▶ **Work to be completed**
Duplicate every line of the records from the one holding "family: Goodeniaceae" to the one holding "scientific name: Ageratina altissima", inclusive.

Saved data entries:

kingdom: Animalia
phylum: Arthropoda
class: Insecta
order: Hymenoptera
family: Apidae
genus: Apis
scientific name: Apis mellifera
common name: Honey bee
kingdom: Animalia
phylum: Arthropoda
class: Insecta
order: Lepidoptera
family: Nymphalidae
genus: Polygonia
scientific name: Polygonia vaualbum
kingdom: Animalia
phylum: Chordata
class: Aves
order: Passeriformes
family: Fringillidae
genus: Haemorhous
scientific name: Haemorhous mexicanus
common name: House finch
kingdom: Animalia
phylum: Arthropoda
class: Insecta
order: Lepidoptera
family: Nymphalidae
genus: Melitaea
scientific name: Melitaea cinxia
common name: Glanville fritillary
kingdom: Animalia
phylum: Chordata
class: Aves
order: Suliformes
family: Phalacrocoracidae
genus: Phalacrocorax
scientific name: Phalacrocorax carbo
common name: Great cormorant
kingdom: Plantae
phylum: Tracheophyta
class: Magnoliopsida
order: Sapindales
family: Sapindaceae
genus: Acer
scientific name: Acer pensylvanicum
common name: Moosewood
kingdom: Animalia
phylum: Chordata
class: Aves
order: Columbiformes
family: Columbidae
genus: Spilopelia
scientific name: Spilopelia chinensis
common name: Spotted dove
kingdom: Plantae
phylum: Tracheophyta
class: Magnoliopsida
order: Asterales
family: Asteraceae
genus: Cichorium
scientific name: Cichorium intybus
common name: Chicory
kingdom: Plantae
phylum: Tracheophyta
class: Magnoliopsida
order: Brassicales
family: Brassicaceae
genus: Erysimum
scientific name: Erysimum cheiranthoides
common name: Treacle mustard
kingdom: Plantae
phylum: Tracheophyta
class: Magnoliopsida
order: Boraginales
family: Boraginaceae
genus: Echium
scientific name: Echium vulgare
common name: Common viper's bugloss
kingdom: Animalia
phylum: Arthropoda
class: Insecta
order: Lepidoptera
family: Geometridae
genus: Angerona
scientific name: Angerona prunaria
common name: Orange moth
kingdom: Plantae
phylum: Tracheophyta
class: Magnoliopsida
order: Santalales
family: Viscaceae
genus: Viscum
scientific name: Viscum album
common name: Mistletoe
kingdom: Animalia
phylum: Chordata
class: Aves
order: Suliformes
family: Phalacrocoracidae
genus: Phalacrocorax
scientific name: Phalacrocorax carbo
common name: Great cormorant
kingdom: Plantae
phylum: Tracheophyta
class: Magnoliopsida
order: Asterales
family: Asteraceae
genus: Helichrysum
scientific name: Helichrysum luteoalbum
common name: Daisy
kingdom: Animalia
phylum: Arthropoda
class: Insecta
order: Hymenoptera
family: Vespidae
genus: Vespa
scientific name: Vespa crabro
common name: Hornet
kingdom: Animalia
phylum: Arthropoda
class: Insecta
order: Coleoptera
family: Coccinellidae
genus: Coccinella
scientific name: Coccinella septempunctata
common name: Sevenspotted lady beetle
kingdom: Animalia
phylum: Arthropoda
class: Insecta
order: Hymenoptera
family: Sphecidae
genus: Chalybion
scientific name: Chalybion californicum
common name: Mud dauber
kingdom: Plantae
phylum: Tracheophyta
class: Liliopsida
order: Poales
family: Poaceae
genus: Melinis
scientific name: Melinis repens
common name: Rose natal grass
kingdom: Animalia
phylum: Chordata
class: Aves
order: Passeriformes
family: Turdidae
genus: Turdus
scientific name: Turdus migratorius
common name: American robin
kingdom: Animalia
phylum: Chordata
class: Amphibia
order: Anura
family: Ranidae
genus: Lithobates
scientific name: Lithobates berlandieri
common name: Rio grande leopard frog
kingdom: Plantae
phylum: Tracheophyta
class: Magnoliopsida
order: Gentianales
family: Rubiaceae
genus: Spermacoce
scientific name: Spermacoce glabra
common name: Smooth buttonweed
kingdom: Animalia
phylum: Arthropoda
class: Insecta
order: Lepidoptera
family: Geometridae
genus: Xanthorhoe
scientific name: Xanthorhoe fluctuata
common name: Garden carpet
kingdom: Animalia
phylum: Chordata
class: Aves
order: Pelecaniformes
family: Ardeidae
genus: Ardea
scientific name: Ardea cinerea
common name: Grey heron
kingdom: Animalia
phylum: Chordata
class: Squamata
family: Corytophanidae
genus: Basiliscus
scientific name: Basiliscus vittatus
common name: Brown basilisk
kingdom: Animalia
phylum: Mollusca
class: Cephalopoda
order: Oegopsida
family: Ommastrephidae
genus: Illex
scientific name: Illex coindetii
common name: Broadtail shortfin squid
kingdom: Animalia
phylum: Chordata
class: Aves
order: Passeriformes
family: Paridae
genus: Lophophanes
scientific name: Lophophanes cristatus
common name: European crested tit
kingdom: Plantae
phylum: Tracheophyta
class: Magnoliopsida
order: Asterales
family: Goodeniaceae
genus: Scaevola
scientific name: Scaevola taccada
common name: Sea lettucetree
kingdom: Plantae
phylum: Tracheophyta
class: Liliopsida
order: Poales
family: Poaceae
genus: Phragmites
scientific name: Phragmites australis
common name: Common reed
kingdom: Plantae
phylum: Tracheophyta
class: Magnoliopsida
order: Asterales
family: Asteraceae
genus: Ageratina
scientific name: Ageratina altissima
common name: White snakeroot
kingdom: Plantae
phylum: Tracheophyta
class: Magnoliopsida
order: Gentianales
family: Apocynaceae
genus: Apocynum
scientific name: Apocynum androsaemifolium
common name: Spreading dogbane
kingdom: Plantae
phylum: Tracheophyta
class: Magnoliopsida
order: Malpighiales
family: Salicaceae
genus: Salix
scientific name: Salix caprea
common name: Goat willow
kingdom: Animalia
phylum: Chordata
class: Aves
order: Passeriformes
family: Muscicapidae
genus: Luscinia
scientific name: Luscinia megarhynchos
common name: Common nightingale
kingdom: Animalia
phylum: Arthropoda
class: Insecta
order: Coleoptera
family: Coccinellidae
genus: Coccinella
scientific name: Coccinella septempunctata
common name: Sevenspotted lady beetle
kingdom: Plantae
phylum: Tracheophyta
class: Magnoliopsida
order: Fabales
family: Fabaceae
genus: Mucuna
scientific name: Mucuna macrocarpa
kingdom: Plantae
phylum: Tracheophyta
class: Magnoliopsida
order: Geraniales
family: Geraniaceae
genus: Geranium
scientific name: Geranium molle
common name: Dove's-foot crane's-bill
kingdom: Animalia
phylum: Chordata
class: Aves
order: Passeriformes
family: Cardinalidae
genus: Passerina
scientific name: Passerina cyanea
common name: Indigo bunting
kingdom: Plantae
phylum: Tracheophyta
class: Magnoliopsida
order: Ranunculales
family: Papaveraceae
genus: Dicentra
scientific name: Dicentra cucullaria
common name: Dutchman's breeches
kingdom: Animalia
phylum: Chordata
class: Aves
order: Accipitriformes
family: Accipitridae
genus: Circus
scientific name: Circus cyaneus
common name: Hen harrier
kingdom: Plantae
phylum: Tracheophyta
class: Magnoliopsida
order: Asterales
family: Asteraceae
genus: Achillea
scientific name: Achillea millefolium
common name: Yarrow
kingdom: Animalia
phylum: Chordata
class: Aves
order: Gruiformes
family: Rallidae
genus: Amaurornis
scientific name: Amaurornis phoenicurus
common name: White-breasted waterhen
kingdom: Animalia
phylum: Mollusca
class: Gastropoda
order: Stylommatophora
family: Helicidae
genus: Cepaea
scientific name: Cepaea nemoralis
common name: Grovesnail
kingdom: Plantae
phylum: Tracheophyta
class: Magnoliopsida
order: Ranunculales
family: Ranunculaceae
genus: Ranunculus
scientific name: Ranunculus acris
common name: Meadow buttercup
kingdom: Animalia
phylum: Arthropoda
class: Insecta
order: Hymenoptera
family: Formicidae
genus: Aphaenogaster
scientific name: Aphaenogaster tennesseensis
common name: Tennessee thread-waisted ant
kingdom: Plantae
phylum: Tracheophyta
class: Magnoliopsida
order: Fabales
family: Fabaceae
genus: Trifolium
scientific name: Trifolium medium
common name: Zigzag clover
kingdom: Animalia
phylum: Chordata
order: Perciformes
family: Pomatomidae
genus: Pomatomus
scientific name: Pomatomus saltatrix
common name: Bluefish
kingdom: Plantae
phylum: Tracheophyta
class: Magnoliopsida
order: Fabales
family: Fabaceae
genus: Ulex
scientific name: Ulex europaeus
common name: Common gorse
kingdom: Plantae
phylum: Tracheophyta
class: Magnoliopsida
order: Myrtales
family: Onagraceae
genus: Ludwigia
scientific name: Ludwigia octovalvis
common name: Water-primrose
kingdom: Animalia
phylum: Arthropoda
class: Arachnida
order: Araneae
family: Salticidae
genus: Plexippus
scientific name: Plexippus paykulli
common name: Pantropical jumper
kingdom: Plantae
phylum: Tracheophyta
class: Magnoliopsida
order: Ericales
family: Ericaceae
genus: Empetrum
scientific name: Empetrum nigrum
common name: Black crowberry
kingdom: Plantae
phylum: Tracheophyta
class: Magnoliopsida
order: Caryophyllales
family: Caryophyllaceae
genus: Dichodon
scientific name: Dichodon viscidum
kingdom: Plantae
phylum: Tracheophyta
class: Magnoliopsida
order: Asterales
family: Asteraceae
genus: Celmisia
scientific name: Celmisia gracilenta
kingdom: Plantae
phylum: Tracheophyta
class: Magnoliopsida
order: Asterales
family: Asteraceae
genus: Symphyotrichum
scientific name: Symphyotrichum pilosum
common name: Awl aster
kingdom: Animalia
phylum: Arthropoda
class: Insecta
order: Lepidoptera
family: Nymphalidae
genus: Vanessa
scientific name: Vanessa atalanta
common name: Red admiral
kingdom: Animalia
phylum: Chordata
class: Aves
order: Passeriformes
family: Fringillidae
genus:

▶ **Task solution**
family: Goodeniaceae
genus: Scaevola
scientific name: Scaevola taccada
common name: Sea lettucetree
kingdom: Plantae
phylum: Tracheophyta
class: Liliopsida
order: Poales
family: Poaceae
genus: Phragmites
scientific name: Phragmites australis
common name: Common reed
kingdom: Plantae
phylum: Tracheophyta
class: Magnoliopsida
order: Asterales
family: Asteraceae
genus: Ageratina
scientific name: Ageratina altissima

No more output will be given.